I search the starkness of space unplumbed, the air ride,
hidden inside boundless clouds among a weary crowd.
No one I know knows my position, but is flight enough
to bear me away? Those who hope to die in their sleep
would like to think there will be no moment to know
what’s coming, the dreadfulness of that knowledge, yet
visibility suddenly emerges. Traveling south, I recognize
the Columbia, surprised to see no snowcaps, are we still
in Oregon? I face East, always choose this same window
seat for good luck. A peak, is it Shasta? A coke, please.
And here is ice, we’ve achieved a higher altitude.
What would an earthquake feel like at 31,000 feet?
It’s 70 degrees in San Francisco, but 32 in Tacoma,
my jacket wrapped about me like the blanket of snow
down below. And our descent begins. All the saints
of California coast in the distance, westward facing
saints, colossal bridges and mountain ranges flaked
with aridity. Skirting hills on the approach.

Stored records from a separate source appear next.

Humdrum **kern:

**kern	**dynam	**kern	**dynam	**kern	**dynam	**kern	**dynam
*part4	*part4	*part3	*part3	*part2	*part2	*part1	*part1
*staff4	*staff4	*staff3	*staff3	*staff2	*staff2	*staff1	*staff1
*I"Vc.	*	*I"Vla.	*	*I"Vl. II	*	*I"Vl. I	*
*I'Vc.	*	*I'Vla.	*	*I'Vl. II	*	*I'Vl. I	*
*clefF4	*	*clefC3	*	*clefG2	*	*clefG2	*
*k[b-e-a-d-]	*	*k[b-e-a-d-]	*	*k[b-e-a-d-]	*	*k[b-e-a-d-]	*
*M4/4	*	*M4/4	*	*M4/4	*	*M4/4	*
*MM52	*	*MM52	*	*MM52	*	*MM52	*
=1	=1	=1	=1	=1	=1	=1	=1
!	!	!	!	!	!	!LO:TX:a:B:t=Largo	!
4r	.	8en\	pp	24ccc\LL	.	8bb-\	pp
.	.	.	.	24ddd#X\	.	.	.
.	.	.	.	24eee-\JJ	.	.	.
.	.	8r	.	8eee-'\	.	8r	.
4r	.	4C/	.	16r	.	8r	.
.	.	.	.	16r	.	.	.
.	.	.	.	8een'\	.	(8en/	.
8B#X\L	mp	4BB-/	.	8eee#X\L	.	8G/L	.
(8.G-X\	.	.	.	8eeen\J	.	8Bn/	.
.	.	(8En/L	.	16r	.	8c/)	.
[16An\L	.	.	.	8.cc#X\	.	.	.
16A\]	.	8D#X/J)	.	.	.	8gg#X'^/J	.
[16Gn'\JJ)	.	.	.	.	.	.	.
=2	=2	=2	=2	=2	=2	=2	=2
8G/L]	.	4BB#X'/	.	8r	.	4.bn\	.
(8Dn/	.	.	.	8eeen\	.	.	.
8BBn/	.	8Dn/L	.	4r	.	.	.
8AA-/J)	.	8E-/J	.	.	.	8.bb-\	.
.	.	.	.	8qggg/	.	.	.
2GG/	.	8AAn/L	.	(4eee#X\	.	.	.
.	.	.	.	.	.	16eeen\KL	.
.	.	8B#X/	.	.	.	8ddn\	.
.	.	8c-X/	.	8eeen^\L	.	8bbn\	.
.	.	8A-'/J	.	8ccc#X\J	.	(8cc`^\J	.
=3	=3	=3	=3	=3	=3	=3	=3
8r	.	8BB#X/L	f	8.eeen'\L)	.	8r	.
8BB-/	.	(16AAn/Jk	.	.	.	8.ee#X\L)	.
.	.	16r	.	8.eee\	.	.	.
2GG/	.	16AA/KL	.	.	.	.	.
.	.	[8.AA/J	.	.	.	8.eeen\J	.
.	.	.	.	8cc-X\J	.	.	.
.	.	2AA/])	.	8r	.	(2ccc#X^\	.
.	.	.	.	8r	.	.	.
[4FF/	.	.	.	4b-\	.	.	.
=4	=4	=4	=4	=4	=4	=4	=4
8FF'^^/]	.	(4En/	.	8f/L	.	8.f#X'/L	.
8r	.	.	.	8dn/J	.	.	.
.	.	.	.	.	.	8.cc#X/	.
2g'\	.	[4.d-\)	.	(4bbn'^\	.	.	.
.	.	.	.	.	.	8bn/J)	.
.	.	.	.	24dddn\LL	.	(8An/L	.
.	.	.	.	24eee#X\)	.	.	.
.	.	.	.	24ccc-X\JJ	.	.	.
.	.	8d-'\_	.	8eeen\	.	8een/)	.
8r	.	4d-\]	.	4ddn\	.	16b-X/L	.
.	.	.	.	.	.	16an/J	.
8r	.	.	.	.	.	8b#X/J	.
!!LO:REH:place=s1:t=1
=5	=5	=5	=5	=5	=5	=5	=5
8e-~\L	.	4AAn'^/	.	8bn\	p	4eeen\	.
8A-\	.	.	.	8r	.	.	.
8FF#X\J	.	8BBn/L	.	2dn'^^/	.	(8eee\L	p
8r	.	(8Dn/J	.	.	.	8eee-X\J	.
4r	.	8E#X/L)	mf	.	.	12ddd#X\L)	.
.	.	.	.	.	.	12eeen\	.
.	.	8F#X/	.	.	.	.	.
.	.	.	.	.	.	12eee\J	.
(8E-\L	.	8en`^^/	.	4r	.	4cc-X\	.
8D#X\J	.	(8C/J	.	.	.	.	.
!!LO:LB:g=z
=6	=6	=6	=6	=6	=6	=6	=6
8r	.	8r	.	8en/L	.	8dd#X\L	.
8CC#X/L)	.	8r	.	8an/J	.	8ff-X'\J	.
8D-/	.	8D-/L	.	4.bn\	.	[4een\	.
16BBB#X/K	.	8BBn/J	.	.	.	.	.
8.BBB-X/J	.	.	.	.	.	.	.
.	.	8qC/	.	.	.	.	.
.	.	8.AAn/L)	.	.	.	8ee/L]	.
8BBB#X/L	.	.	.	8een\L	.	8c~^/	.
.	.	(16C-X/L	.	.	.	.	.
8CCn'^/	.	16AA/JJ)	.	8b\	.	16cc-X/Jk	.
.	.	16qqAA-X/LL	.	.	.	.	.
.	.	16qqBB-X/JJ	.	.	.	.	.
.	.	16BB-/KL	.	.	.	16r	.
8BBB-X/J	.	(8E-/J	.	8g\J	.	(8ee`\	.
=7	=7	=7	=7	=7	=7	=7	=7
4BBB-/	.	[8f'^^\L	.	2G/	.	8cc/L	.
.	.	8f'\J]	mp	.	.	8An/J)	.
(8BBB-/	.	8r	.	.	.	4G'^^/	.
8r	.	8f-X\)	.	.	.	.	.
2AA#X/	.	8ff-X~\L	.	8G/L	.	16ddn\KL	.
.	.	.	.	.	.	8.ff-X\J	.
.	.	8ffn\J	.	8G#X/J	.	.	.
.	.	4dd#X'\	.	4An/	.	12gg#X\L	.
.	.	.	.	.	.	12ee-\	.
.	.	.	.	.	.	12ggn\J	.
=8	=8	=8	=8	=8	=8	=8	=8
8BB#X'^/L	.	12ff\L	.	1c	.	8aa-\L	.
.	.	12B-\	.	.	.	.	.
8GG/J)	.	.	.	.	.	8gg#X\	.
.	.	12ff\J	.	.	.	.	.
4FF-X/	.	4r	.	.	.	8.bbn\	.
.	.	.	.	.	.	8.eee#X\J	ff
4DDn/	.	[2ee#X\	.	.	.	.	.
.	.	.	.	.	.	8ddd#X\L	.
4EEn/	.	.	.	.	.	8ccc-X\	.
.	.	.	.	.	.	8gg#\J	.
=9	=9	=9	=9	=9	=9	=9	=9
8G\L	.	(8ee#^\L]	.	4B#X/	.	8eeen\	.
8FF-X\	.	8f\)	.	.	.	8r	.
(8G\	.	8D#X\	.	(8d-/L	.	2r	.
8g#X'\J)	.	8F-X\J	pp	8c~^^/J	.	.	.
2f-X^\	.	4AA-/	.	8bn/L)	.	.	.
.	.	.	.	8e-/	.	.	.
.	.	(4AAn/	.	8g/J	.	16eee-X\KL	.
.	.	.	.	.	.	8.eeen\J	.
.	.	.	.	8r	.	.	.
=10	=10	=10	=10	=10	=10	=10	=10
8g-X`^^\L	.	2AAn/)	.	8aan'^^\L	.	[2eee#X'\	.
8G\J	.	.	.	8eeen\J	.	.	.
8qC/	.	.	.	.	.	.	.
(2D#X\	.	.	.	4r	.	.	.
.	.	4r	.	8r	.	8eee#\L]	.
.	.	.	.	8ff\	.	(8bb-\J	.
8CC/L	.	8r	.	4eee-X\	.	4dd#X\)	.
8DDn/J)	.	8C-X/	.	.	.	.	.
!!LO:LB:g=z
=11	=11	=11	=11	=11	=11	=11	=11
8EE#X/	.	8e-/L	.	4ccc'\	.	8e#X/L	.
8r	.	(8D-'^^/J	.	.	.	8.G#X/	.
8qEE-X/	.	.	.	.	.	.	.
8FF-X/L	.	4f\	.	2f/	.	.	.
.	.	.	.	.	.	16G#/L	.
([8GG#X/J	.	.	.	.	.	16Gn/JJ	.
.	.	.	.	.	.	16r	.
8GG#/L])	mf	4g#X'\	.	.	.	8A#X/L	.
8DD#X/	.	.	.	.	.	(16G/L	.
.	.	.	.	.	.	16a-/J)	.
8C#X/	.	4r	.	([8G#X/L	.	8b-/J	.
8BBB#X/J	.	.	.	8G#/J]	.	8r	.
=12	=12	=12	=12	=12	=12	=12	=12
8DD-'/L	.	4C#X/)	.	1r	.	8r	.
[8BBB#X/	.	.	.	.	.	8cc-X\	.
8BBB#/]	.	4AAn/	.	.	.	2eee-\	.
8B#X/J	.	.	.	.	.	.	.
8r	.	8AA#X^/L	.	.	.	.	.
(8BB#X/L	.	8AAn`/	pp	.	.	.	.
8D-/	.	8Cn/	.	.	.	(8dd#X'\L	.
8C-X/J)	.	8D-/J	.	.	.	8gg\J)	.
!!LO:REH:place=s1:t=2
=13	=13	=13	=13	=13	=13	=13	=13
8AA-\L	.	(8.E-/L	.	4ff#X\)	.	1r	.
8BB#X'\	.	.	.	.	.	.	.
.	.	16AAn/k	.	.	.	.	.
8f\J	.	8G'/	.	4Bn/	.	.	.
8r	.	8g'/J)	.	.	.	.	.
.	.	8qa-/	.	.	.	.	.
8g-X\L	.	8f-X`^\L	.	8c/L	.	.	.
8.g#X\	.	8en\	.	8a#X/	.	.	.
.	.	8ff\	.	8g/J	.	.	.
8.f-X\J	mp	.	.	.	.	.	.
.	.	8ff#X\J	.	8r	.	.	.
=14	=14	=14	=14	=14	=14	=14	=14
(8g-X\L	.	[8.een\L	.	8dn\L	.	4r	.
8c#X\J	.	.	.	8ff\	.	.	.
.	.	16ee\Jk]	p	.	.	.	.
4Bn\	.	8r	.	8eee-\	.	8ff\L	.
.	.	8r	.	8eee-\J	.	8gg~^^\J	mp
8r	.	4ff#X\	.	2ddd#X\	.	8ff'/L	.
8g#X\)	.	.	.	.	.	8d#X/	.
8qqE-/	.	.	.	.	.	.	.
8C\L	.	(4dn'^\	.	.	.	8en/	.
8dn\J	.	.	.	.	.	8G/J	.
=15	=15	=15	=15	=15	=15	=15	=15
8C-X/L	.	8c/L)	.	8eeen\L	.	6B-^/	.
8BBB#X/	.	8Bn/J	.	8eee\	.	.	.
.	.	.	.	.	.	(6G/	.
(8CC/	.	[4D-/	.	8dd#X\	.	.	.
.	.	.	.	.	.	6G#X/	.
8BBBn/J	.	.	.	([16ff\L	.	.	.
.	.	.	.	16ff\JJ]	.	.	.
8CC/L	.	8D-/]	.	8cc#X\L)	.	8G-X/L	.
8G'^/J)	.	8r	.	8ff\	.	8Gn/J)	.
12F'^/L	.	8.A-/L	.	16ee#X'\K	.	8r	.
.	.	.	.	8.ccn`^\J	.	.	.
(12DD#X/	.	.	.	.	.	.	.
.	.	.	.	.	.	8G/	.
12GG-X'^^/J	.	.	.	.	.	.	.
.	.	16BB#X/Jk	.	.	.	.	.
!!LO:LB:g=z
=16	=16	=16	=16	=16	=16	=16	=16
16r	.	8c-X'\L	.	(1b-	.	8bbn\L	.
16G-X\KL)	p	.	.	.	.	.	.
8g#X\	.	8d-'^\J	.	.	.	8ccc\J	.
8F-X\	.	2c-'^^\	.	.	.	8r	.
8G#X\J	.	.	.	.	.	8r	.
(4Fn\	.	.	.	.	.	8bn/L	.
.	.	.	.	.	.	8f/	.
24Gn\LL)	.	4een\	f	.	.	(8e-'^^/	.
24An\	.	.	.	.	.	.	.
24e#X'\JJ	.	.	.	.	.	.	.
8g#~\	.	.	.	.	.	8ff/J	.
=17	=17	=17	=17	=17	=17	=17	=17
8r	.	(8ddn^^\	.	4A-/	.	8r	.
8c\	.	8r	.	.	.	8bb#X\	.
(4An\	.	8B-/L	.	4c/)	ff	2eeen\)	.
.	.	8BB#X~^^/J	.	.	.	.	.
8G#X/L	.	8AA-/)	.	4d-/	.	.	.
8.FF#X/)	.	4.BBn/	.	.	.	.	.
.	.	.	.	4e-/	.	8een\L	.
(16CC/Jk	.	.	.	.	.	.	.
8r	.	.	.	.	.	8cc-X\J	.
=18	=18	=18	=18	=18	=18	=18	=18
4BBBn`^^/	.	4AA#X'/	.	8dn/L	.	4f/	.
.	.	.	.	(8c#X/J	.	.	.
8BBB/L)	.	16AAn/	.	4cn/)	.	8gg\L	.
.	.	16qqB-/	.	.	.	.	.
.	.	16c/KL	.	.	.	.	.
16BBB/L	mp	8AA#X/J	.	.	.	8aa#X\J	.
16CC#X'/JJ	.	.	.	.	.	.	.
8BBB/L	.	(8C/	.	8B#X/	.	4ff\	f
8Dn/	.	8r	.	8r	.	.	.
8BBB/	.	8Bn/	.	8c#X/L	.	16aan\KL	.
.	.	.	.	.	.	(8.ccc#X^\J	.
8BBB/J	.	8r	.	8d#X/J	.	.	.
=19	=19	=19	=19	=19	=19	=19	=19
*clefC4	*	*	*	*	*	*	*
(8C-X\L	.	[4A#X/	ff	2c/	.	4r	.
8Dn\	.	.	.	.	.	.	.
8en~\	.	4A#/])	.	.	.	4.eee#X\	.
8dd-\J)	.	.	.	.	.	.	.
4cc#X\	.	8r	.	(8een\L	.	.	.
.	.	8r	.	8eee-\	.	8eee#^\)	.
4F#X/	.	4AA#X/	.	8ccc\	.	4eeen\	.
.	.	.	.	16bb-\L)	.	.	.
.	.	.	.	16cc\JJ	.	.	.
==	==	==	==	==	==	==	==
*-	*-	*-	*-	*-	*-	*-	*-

All the uncanny moments of a life gather here
in the sky, driving down the coast along route 1,
San Francisco to LA, 1968, watching the sun rise,
sharp and bright, from cliffs over the Pacific.
Or dreaming of a coffin, the night my father died.
There must be a way to know what is necessary
without suffering so much. If a plane crashes, hundreds
on board, how many pounds of shit go down, where do
the bodies go, what is retrieved of all the baggage?